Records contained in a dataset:
■ ■ ■

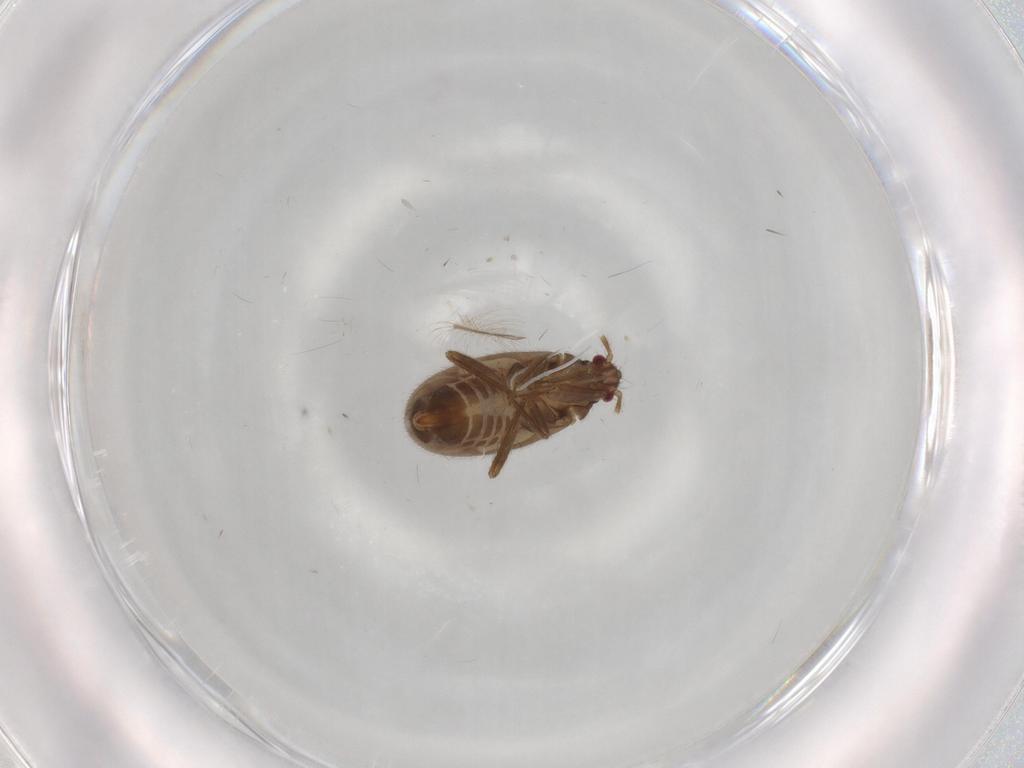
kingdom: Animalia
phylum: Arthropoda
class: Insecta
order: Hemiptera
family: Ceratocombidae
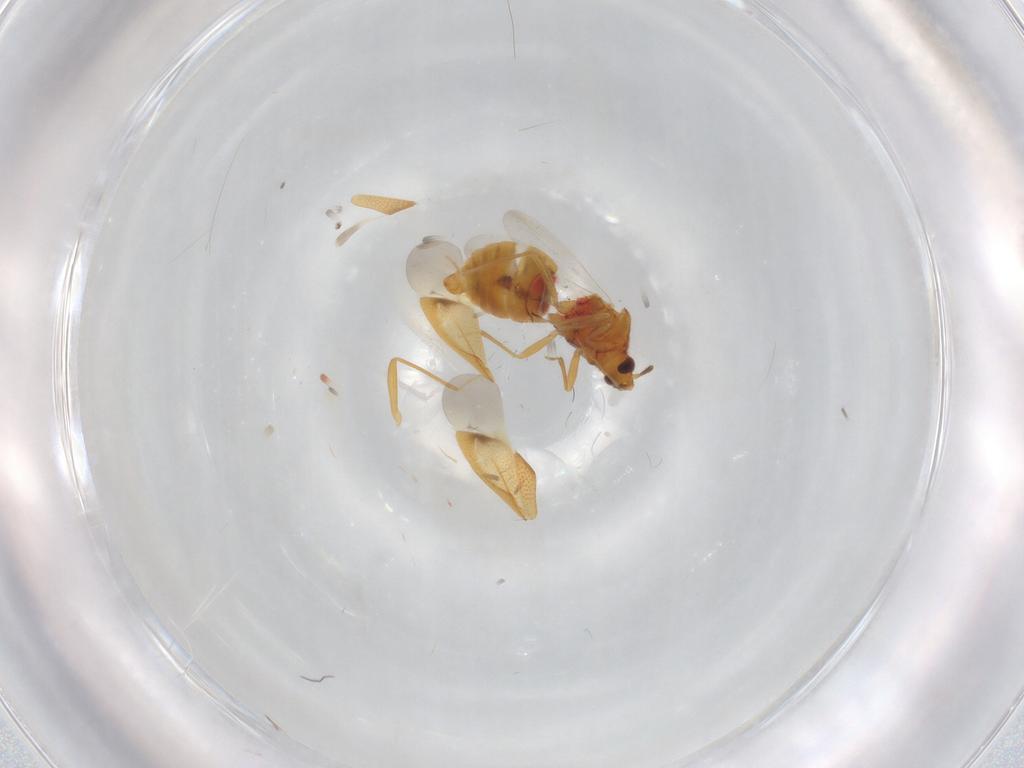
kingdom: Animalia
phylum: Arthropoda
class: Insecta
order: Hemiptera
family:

■ ■ ■

**JOB**
Lay out every line of text from all the entries above as a numbered list, skipping blank lines and leaving the pictures out.

**FINAL RESULT**
1. kingdom: Animalia
2. phylum: Arthropoda
3. class: Insecta
4. order: Hemiptera
5. family: Ceratocombidae
6. kingdom: Animalia
7. phylum: Arthropoda
8. class: Insecta
9. order: Hemiptera
10. family:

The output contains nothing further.